God had been preparing me for this since November. I knew the second I read that email that this was the change I had been expecting. What I didn’t know was how emotionally wrenching the weeks to follow would become as we walked through the process of determining if this was, indeed, the direction we were to go in.

To be continued…

 

Something Different, Something Big

Last November I started having this sense that something was going to change for us. Something different. Something big. I didn’t exactly know what that something was, but something told me it was going to happen and we would find out in February.

Does that sound as weird to you as it did to Craig and the handful of people I actually confessed it to at the time? I know. It sounds crazy.

I was having dinner with a group of friends one night in mid-November and someone asked about my role with Classical Conversations for the next year. I slipped and said, “Well, if we’re still here next year…” my voice tapered off.

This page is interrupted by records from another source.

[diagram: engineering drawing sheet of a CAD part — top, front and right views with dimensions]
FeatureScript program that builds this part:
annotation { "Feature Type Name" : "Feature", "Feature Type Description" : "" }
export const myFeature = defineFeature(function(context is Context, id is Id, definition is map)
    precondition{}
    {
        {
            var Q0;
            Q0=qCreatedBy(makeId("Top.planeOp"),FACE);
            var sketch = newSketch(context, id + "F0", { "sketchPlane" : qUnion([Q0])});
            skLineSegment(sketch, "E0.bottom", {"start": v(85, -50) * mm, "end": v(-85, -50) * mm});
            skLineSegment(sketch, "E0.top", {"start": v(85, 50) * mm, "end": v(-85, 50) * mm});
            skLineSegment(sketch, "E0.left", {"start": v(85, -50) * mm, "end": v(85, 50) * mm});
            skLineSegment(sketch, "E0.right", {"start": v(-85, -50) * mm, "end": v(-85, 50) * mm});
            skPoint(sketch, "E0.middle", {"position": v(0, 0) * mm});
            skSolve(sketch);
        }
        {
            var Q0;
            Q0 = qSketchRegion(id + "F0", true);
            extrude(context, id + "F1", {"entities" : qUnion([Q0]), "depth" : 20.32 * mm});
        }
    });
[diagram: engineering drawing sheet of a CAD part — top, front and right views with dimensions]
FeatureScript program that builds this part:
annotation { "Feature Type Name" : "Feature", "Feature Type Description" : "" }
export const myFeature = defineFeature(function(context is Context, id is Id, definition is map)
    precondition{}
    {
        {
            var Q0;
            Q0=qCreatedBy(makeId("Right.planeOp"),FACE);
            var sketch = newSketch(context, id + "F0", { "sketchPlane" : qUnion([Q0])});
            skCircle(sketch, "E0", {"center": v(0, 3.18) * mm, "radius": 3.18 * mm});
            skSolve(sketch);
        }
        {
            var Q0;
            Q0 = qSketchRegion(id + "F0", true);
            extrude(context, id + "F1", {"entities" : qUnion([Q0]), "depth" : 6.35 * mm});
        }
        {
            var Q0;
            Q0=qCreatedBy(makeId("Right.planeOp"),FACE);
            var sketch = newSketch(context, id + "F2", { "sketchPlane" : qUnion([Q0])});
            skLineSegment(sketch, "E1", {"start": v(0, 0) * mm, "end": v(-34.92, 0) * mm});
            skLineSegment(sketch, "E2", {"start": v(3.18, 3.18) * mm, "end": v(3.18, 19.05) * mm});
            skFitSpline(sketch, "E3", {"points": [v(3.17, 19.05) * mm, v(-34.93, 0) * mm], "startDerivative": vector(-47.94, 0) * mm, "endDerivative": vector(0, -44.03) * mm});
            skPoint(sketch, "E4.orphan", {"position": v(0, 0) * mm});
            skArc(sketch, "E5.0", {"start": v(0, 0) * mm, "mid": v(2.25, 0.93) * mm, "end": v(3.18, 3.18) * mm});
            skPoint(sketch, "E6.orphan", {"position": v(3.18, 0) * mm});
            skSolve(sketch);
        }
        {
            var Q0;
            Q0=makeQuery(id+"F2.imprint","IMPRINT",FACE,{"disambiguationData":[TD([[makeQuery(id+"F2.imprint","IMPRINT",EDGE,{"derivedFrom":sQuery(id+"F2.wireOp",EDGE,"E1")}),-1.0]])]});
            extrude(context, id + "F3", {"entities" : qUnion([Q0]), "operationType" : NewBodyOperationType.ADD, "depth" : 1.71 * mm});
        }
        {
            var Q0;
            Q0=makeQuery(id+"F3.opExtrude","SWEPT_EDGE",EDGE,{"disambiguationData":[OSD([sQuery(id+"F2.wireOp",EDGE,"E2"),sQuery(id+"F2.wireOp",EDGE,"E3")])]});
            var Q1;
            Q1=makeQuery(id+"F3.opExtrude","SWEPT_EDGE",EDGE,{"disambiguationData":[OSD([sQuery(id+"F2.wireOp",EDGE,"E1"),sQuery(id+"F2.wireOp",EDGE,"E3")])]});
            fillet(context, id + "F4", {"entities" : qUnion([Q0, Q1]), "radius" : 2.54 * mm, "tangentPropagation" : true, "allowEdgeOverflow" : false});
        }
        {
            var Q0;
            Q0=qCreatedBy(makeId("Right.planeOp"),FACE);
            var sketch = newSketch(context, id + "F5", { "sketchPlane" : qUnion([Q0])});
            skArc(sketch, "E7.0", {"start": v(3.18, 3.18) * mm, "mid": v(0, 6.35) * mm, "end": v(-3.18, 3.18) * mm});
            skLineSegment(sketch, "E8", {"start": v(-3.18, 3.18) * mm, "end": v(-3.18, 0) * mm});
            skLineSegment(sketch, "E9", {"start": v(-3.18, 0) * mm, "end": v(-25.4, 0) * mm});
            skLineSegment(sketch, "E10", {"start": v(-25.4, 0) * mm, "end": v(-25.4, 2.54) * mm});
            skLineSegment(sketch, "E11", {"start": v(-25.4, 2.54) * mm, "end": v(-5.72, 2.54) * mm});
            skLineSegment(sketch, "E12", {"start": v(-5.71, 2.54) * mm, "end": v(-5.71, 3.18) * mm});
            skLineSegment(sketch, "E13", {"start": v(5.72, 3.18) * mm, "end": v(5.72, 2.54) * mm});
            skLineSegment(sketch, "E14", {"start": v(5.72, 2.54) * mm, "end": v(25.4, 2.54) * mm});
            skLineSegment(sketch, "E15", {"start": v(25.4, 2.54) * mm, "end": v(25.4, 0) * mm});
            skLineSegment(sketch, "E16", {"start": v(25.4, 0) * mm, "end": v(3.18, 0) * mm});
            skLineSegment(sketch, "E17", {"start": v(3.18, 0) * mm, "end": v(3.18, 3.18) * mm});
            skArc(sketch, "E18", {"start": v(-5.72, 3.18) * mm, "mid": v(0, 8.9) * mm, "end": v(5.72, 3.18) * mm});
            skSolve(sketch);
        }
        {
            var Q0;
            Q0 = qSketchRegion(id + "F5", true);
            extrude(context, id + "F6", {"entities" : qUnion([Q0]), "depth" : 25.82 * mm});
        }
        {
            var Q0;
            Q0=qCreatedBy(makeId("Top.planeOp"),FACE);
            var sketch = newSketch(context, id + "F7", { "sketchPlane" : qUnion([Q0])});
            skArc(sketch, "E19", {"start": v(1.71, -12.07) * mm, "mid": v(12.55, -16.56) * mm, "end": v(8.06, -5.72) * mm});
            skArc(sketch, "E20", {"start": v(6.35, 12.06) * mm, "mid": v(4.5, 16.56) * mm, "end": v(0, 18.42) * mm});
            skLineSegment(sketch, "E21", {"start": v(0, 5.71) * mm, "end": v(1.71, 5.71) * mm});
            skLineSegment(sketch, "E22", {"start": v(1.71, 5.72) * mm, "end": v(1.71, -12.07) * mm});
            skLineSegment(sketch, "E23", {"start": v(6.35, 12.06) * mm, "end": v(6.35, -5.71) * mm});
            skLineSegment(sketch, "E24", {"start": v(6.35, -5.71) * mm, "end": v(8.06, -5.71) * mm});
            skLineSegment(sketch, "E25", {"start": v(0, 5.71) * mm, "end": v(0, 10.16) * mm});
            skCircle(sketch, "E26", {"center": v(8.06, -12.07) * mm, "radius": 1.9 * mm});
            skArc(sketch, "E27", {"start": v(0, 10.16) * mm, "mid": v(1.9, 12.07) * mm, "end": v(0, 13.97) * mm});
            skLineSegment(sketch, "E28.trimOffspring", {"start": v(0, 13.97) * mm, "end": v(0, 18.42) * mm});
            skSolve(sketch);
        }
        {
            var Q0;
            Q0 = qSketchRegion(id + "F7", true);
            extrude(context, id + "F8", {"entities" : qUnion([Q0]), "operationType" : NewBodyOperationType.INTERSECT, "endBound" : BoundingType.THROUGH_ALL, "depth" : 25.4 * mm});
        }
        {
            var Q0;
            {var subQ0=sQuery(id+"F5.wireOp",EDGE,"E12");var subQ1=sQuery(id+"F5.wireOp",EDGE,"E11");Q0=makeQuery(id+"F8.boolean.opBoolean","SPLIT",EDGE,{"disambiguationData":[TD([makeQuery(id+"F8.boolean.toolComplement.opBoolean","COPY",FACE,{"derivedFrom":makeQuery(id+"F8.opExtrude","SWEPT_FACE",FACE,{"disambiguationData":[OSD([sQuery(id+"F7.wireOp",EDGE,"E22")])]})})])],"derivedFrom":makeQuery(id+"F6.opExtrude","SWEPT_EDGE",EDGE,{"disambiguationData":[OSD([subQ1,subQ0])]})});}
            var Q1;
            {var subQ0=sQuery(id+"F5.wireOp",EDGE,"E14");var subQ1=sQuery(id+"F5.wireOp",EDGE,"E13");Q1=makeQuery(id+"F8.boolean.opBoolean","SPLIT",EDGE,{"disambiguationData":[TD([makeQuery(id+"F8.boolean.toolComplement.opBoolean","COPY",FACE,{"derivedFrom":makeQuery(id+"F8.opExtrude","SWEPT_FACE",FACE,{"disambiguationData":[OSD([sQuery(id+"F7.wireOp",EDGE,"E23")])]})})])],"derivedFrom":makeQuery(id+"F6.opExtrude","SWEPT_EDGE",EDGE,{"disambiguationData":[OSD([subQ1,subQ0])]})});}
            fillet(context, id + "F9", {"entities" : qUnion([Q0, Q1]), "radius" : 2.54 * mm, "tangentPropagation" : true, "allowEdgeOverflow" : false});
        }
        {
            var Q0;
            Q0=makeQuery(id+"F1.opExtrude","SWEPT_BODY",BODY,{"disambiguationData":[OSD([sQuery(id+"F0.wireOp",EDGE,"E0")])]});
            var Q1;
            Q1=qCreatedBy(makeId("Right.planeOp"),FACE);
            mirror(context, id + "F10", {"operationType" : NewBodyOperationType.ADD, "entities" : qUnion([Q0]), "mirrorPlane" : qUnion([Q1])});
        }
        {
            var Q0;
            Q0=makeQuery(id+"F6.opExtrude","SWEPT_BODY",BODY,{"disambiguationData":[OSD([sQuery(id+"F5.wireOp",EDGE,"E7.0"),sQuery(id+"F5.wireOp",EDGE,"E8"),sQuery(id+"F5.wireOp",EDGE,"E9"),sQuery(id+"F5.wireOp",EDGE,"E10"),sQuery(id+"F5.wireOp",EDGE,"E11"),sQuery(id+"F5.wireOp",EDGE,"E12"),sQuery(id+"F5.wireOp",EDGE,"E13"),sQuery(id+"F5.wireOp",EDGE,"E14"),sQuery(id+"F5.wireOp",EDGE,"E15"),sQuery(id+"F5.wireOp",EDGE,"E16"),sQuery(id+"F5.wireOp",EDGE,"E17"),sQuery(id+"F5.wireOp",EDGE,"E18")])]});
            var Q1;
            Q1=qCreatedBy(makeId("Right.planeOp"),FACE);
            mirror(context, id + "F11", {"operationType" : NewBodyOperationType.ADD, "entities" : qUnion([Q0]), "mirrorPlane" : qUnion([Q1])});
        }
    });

Why in the world did I say that out loud? I had absolutely nothing to base that on other than a “feeling” and I’m not usually one to act on feelings in that way. I was shocked I said that and talked my way out of it pretty fast.

But it sort of became the family joke. Whenever we would talk about a future decision, I would throw out, “Just wait until February and then we’ll know whether to do that or not.” We had different friends over one Saturday afternoon in January and they asked us about our future. Craig joked that I was convinced our lives were going to change in February and then he looked at me grinning. I turned 1,000 shades of red and laughed it off.

I was convinced but I didn’t know why.

Craig turned 40 on February 5. He entered into a 40-day period of intense seeking and reflecting on what God would have for the next 40 years of life should God so grant that for him. This 40-day period came to an end on his birthday. The night before he received an email from a friend of ours. It was an email that would begin the change I’d been waiting for since November. It was the email that would usher in this new phase of our lives.